Quando a marcação (rumo) é constante e a distância diminui, a rota é de colisão, diz uma regra básica de navegação. O direito de passagem é sempre daquele que tem maior dificuldade de manobra, por exemplo, um barco à vela em relação ao barco a motor. Entretanto, qualquer velejador experiente sabe que a regra não funciona quando o rumo cruzado é com um grande cargueiro. Nesse caso, é melhor ser feliz do que ter razão, ou seja, corrigir o curso para evitar um naufrágio.

A rota de colisão entre Trump e Lula não é apenas uma metáfora de relações diplomáticas tensas, mas um dilema real para o Brasil, que precisa equilibrar interesses comerciais estratégicos com a defesa de sua soberania e da democracia. O “grande cargueiro” norte-americano, conduzido pelo temperamento abusivo e errático de Trump, impõe sua rota ao mundo, sem se preocupar com os pequenos ou médios navegantes. O Brasil, nesse cenário, precisa escolher entre ser “feliz” – preservando sua democracia e autonomia -, como fariam os experientes velejadores, ou “ter razão” e colidir com a potência hegemônica.

O elemento objetivo da crise é a reorganização das cadeias de valor da economia mundial, com os Estados Unidos tentando reverter décadas de globalização em favor de um protecionismo agressivo. A taxação de 35% sobre as exportações brasileiras, igualando-se ao que foi imposto ao Canadá e à União Europeia, já seria motivo suficiente para grande preocupação no agronegócio e na indústria. Entretanto, os 15% adicionais no tarifaço contra o Brasil têm claro componente político e ideológico. São o resultado direto das articulações do deputado licenciado Eduardo Bolsonaro (PL-SP) nos Estados Unidos, com o objetivo de enfraquecer as instituições brasileiras e criar constrangimentos econômicos que possam repercutir no julgamento de seu pai, o ex-presidente Jair Bolsonaro.

Essa tentativa de internacionalizar o caso Bolsonaro com a ajuda de Trump representa um risco real para a democracia no Brasil. Ontem, em Londres, Steven Levitsky, autor do best-seller Como as democracias morrem e professor da Universidade de Harvard, em entrevista à repórter Julia Braun, da BBC-Brasil, disse que, hoje, “o Brasil é um sistema mais democrático do que os Estados Unidos”, porém, “esse pode não ser o caso daqui a um ano”. Atualmente, segundo ele, “as instituições brasileiras estão funcionando melhor”.

# [Tarefas do exercício]
**A)** Diga se cada afirmação está de acordo com o trecho, respondendo sim ou não e citando as palavras exatas que decidem a questão: (i) a taxação de 35% sobre as exportações brasileiras é igual à aplicada ao Canadá e à União Europeia; (ii) segundo Levitsky, os Estados Unidos são hoje mais democráticos que o Brasil; (iii) pela regra citada, o barco a motor tem direito de passagem sobre o barco à vela.
**B)** Copie do trecho, sem mudar nada, tudo o que vai desde “Quando a marcação” até “evitar um naufrágio.”.

# [Dados brutos]
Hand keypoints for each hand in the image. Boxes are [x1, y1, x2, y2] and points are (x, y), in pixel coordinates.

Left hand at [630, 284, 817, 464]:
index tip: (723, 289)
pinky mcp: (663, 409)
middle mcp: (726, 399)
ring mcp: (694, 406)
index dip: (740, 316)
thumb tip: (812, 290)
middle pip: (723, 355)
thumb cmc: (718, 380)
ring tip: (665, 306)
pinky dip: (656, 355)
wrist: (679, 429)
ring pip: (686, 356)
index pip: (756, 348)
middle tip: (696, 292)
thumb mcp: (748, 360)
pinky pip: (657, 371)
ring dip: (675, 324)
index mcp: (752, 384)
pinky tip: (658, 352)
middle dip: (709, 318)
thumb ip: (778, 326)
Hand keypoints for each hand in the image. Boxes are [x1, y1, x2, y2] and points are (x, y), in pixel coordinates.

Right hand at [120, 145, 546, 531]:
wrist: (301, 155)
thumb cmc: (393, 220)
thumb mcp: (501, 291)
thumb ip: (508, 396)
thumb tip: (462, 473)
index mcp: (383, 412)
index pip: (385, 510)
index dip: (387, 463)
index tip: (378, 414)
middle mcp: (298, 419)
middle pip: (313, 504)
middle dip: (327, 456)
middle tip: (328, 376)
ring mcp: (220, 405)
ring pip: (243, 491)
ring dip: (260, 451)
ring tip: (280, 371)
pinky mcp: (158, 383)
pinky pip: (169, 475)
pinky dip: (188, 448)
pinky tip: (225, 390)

...

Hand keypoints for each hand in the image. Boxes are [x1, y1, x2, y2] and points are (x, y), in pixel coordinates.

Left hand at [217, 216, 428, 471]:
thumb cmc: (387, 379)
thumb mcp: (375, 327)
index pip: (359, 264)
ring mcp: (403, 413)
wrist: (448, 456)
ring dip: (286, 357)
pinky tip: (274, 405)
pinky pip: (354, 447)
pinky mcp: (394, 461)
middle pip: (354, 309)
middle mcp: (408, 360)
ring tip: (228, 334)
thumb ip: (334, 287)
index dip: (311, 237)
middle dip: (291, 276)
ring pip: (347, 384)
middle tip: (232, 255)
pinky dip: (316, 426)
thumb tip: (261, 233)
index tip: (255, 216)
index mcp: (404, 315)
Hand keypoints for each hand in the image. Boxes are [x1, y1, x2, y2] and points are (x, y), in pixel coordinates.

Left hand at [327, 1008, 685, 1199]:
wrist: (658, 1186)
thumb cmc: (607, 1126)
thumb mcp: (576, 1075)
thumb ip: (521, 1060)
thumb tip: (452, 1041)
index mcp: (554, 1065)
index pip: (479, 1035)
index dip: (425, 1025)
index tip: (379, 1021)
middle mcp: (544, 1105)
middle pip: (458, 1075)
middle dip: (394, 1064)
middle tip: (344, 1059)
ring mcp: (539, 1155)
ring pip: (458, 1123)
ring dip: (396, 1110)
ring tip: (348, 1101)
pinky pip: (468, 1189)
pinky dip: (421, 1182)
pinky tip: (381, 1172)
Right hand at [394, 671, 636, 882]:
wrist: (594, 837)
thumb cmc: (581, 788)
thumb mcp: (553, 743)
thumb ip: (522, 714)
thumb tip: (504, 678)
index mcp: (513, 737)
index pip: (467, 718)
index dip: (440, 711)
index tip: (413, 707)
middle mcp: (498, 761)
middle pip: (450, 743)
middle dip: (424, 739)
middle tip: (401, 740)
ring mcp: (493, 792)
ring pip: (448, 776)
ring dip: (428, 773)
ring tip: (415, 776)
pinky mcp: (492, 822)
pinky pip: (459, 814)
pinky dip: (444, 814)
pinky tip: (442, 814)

# [Respostas das tarefas]
**A)**
(i) Sim: “igualando-se ao que foi imposto ao Canadá e à União Europeia”.
(ii) Não: “o Brasil é um sistema mais democrático do que os Estados Unidos”.
(iii) Não: “O direito de passagem é sempre daquele que tem maior dificuldade de manobra, por exemplo, um barco à vela em relação ao barco a motor.”

**B)**
Quando a marcação (rumo) é constante e a distância diminui, a rota é de colisão, diz uma regra básica de navegação. O direito de passagem é sempre daquele que tem maior dificuldade de manobra, por exemplo, um barco à vela em relação ao barco a motor. Entretanto, qualquer velejador experiente sabe que a regra não funciona quando o rumo cruzado é com um grande cargueiro. Nesse caso, é melhor ser feliz do que ter razão, ou seja, corrigir o curso para evitar um naufrágio.